Accuracy of MessageBird's Permissioned Panel Data

Accuracy of MessageBird's Permissioned Panel Data

Accuracy of MessageBird's Permissioned Panel Data

One of the questions we regularly receive about our Permissioned Email Panel is how accurate it is in terms of forecasting inbox rates. Historically, this has been a difficult question to answer with any authority as there was no source of ground truth to measure against, and so opinions (and general faith in sample statistics) ruled the discussion.

Now, though, with a major mailbox provider licensing inbox placement data for their platform, it’s possible to do a real analysis, which we did over some 20,000 distinct sending domains of senders large and small, both on our sending platform and on other providers. 

The results are exciting. The permissioned panel is highly accurate, even with relatively low signal, and gets extremely accurate as the number of distinct panelists seen in a send is increased. Using common statistical methods, we look at the root mean square error (RMSE – an analogue of the standard deviation) between the inboxing rate as seen at the major provider with what our panel sees.

In our analysis, we noted that senders who send their mail through top email service providers see a materially better correlation between the panel inbox rate and true inbox rate. The mechanism for this isn’t known, but we postulate that the compliance standards that large service providers hold their customers to generally result in more consistent inboxing rates across their audience and so are less prone to skew. We can see this if we restrict our plot to senders only on top ESPs, which also reduces the RMSE by about 30%.

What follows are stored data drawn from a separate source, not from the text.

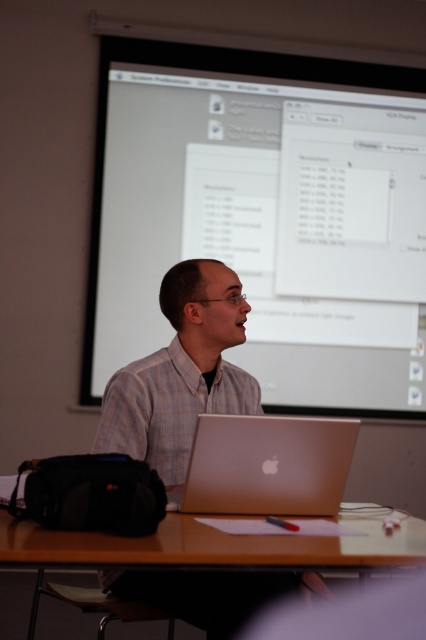
Is point (339, 186) more distant than point (221, 332)?

Yes.

The image size is (426, 640). What are the coordinates of `white glossy projection screen at upper center` in the screenshot? It's located at (265, 216).

Which of these two, white glossy projection screen at upper center or brown wooden table at center, stands shorter?

With less height is brown wooden table at center.

Who is more forward, (158, 332) or (29, 531)?

Point (29, 531) is in front.

Image resolution: width=426 pixels, height=640 pixels. In order to click on white glossy projection screen at upper center in this screenshot , I will do `click(265, 216)`.

Which is more to the left, brown wooden table at center or satin gold laptop at center?

brown wooden table at center

Who is more forward, (x=273, y=556) or (x=261, y=490)?

Point (x=273, y=556) is more forward.

Locate an element on the screen. This screenshot has height=640, width=426. brown wooden table at center is located at coordinates (218, 545).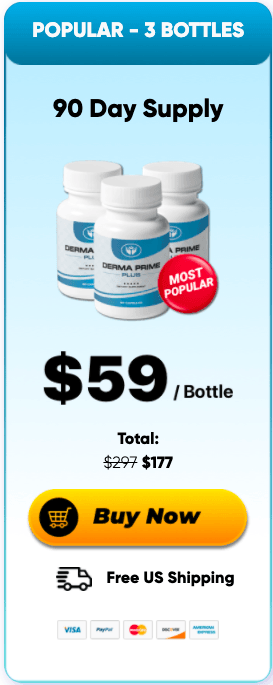
Find the location of `bottle`. bottle is located at coordinates (74, 294).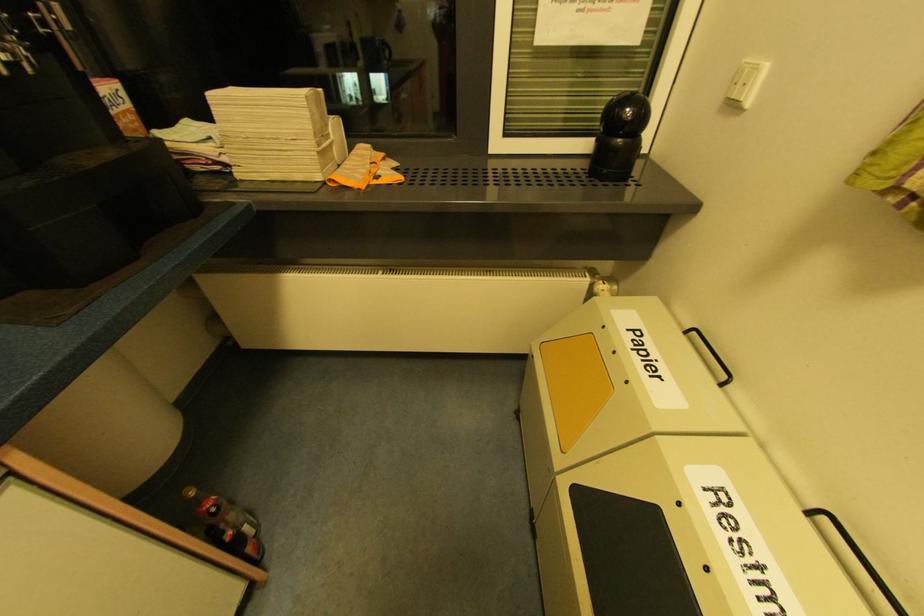
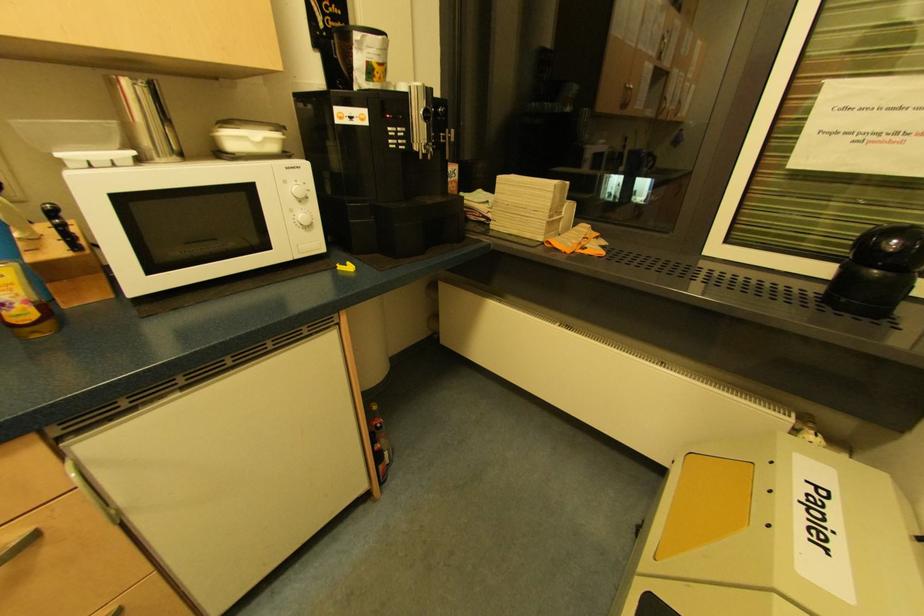
Where in the second image is the point corresponding to [124,100] from the first image?

(457, 175)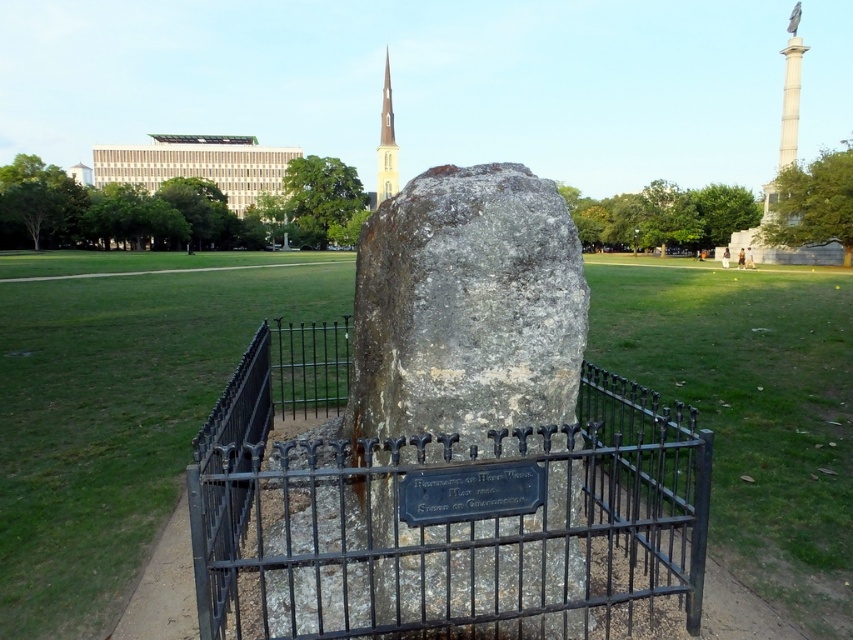
Question: Which point is farther to the camera?

Choices:
 (A) (509, 262)
 (B) (297, 480)
 (C) (384, 156)

Answer: (C)

Question: In this image, where is black wrought iron fence at center located relative to smooth white spire at upper center?

Choices:
 (A) above
 (B) below

Answer: (B)

Question: In this image, where is black wrought iron fence at center located relative to smooth white spire at upper center?

Choices:
 (A) right
 (B) left

Answer: (A)

Question: Which point is farther to the camera?

Choices:
 (A) smooth white spire at upper center
 (B) gray stone at center
 (C) black wrought iron fence at center

Answer: (A)

Question: Does black wrought iron fence at center appear over smooth white spire at upper center?

Choices:
 (A) no
 (B) yes

Answer: (A)

Question: Which of the following is the closest to the observer?

Choices:
 (A) (434, 243)
 (B) (430, 506)

Answer: (B)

Even when a small number (10) of daily panelists see the mail stream, we see a very strong correlation between the inbox rate as seen by the panel and the ground truth.

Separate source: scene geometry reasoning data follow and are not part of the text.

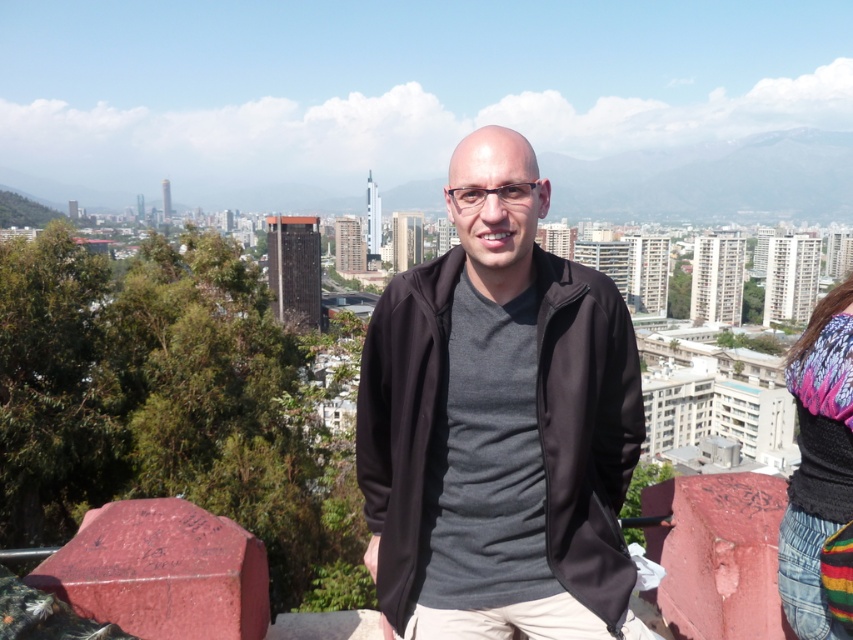
You are a drone operator trying to capture a photo of the cityscape from above. You have two points marked on your map for drone navigation. The first point is at coordinate point [583,602], and the second is at point [809,500]. According to the image, which point is closer to the camera? Please answer based on their positions in the scene.

Point [583,602] is in front of point [809,500], so it is closer to the camera.

You are a fashion designer observing the scene. You need to decide which clothing item is closer to you for a closer inspection. Which one should you choose between the black matte jacket at center and the knitted multicolor sweater at right?

The black matte jacket at center is closer to you than the knitted multicolor sweater at right, so you should choose the black matte jacket at center for closer inspection.

You are a fashion designer observing a person dressed in a black matte jacket at center and a knitted multicolor sweater at right. Which clothing item is positioned higher on the person?

The black matte jacket at center is positioned higher on the person than the knitted multicolor sweater at right because it is located above it.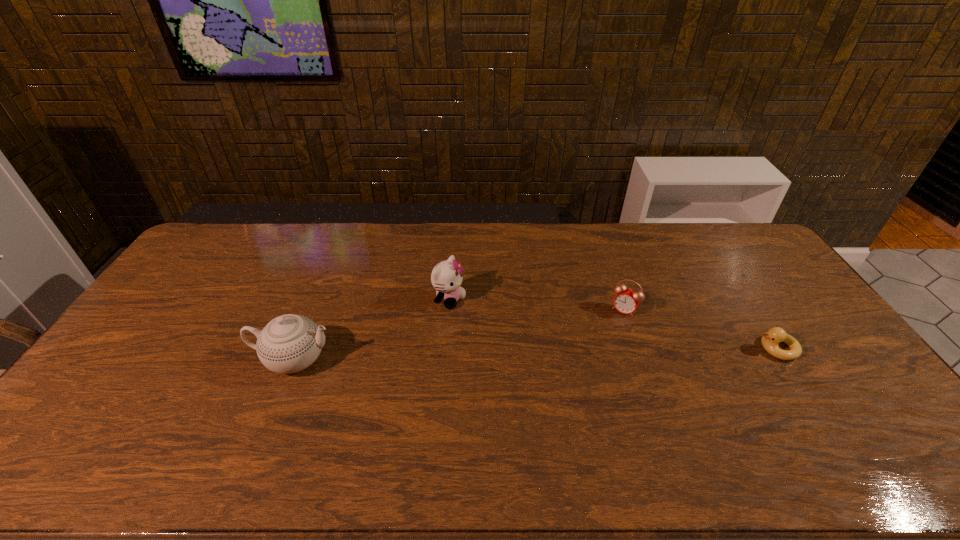
Locate an element on the screen. The width and height of the screenshot is (960, 540). chinaware is located at coordinates (289, 343).

At what (x,y) coordinates should I click in order to perform the action: click on duckling. Please return your answer as a coordinate pair (x, y). The width and height of the screenshot is (960, 540). Looking at the image, I should click on (770, 340).

Identify the location of the rightmost object. The width and height of the screenshot is (960, 540). (770, 340).

I want to click on kitten, so click(x=446, y=277).

Locate an element on the screen. The width and height of the screenshot is (960, 540). the third object from left to right is located at coordinates [x=626, y=301].

You are a GUI agent. You are given a task and a screenshot of the screen. Output one action in this format:
    pyautogui.click(x=<x>, y=<y>)
    Task: Click on the second shortest object
    The image size is (960, 540).
    Given the screenshot: What is the action you would take?
    pyautogui.click(x=626, y=301)

I want to click on blank space located on the spout of the chinaware, so click(x=472, y=359).

Identify the location of blank space located at the beak of the duckling. (715, 348).

Locate an element on the screen. The height and width of the screenshot is (540, 960). vacant space located 0.170m at the beak of the duckling is located at coordinates (698, 348).

Locate an element on the screen. The width and height of the screenshot is (960, 540). free space located at the beak of the duckling is located at coordinates (726, 348).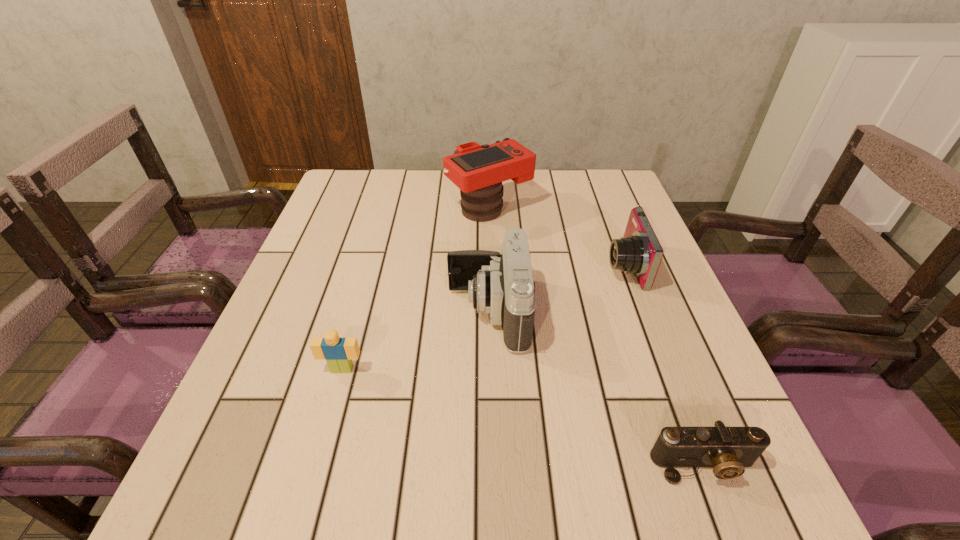
Locate an element on the screen. The height and width of the screenshot is (540, 960). free space at the near left corner is located at coordinates (280, 498).

In the image, there is a desktop. At what (x,y) coordinates should I click in order to perform the action: click on free space at the far right corner. Please return your answer as a coordinate pair (x, y). The image size is (960, 540). Looking at the image, I should click on (580, 174).

In the image, there is a desktop. Where is `blank space at the near right corner`? The width and height of the screenshot is (960, 540). blank space at the near right corner is located at coordinates (715, 493).

In order to click on vacant area that lies between the farthest object and the leftmost object in this screenshot , I will do `click(416, 288)`.

The height and width of the screenshot is (540, 960). I want to click on blank region between the farthest camera and the Lego, so click(x=416, y=288).

Where is `vacant area that lies between the shortest object and the farthest camera`? The image size is (960, 540). vacant area that lies between the shortest object and the farthest camera is located at coordinates (596, 337).

You are a GUI agent. You are given a task and a screenshot of the screen. Output one action in this format:
    pyautogui.click(x=<x>, y=<y>)
    Task: Click on the free space between the third tallest camera and the farthest camera
    The height and width of the screenshot is (540, 960).
    Given the screenshot: What is the action you would take?
    pyautogui.click(x=556, y=237)

The image size is (960, 540). Identify the location of vacant space in between the farthest camera and the third tallest camera. (556, 237).

Identify which object is the third closest to the shortest camera. Please provide its 2D coordinates. Your answer should be formatted as a tuple, i.e. [(x, y)], where the tuple contains the x and y coordinates of a point satisfying the conditions above.

[(339, 352)]

This screenshot has height=540, width=960. Find the location of `the fourth closest object relative to the shortest camera`. the fourth closest object relative to the shortest camera is located at coordinates (478, 171).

If we consider only streams where 50 or more panelists are seen daily, the correlation becomes even tighter.

If we look at how this error rate varies over time, we see a few things: 

  • Even at extremely small numbers of unique panelists receiving the mail, the error rate is under 10%.

  • It quickly drops to 4% as the number of panelists increases.

  • It eventually approaches 2% – showing that panel data is 98% accurate. 

For the purposes of identifying mail stream deliverability issues, this accuracy is fantastic.

So you might ask: with a major provider offering ground truth numbers, what’s the utility of having panel data as well, even if it is highly correlated? The majority of mailbox providers – including titans like Google and Microsoft – do not offer inbox placement data, and so for messages delivered there, you still need a source like panel data to understand inboxing rates. 

And now we can all be confident in its accuracy for those cases.